Berlin pousse pour des droits de douane sur les voitures
hybrides chinoises

Ce basculement vers les hybrides ne laisse plus l’Allemagne
indifférente. À Berlin, un parti au pouvoir pousse l’Union
européenne à instaurer des tarifs sur les voitures hybrides
chinoises. Ce serait une rupture avec la prudence traditionnelle du
pays sur ce type d’outils commerciaux. Cette inflexion se lit dans
les propos de Lars Klingbeil, ministre des
Finances et chef du SPD. Il s’exprimait lors d’une visite de
l’usine BMW de Spartanburg, aux États-Unis. Face au débat sur les
pratiques jugées déloyales de Pékin, il a assumé une ligne plus
ferme. « Cela ne signifie pas que nous cherchons la
confrontation, mais là où nous voyons que la Chine ne joue plus
selon les règles, nous devons nous positionner autrement », a
déclaré Lars Klingbeil, cité par dpa-AFX.

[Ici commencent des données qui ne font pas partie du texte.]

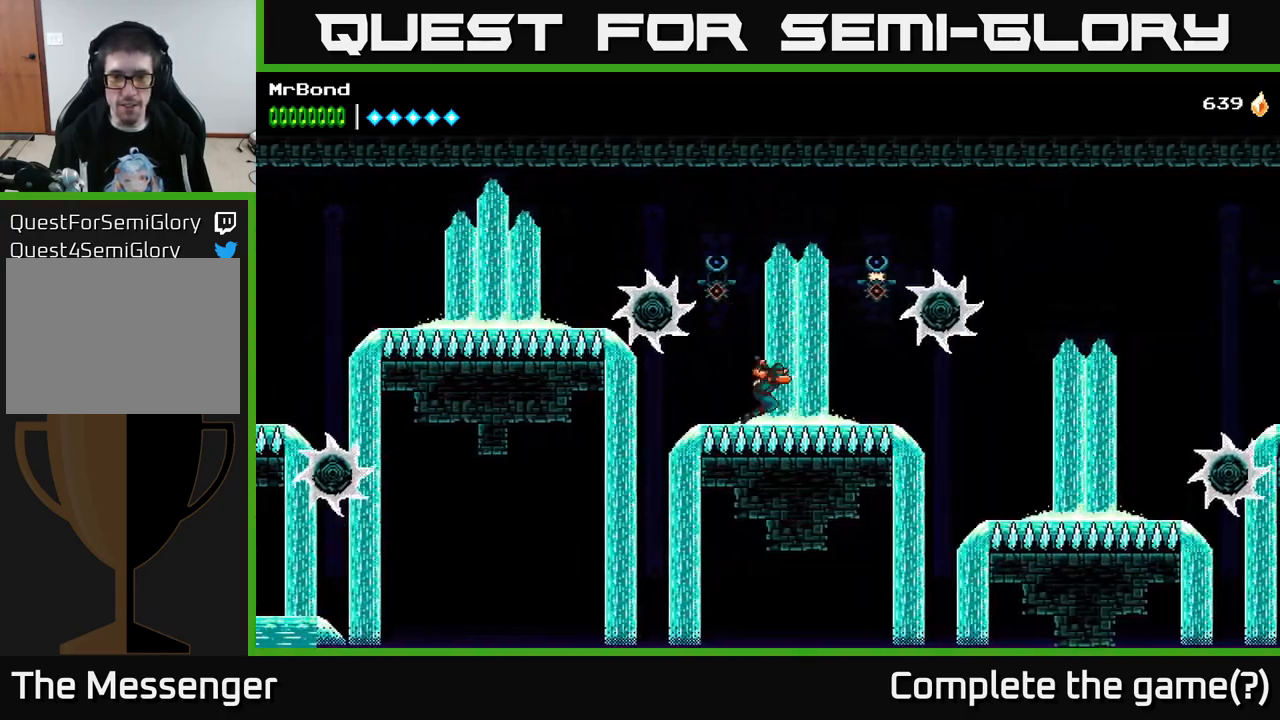
{"buttons": ["R2", "DPAD_LEFT"], "right_stick": "center", "events": [[17, "A", "down"], [184, "X", "down"], [200, "A", "up"], [300, "X", "up"], [417, "DPAD_RIGHT", "up"], [450, "DPAD_LEFT", "down"]]}
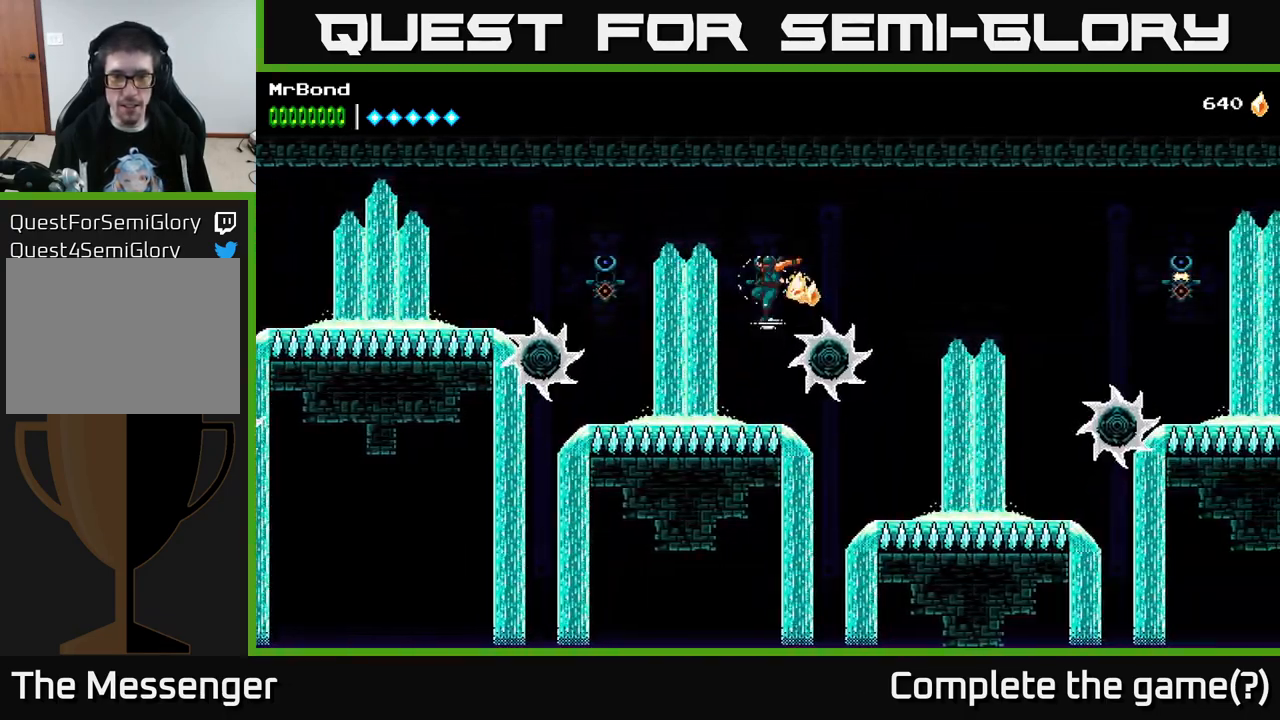
{"buttons": ["A", "R2", "DPAD_RIGHT"], "right_stick": "center", "events": [[250, "DPAD_LEFT", "up"], [300, "DPAD_RIGHT", "down"], [400, "A", "down"]]}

Dans le même échange, Lars Klingbeil a évoqué la possibilité de
droits de douane sur les voitures hybrides
chinoises. Il a aussi jugé envisageable une obligation de
coentreprise. Elle forcerait les firmes chinoises à s’associer à
des partenaires à majorité européenne afin de protéger le savoir
faire technologique. En toile de fond, la crainte face à une

concurrence chinoise
toujours plus forte grandit depuis des
années en Allemagne. Les secteurs les plus exposés sont
l’automobile et la construction de machines. Les Européens
reprochent à Pékin ses pratiques commerciales jugées déloyales. Ils
pointent de lourdes subventions publiques, des capacités de
production excédentaires et des prix considérés comme du dumping.
Les entreprises occidentales n’obtiennent souvent accès au marché
chinois que dans des conditions jugées difficiles. Olaf Lies,
ministre de l’Économie de Basse-Saxe, a réclamé des droits
d’importation sur les hybrides chinoises. Il l’a fait dans un
courrier adressé à Ursula von der Leyen et au gouvernement fédéral.
Officiellement, la Commission assure que l’enquête en cours ne vise
que les voitures électriques à batterie. Et pourtant, plusieurs
fuites à Bruxelles indiquent qu’une extension possible aux hybrides
rechargeables est désormais sur la table.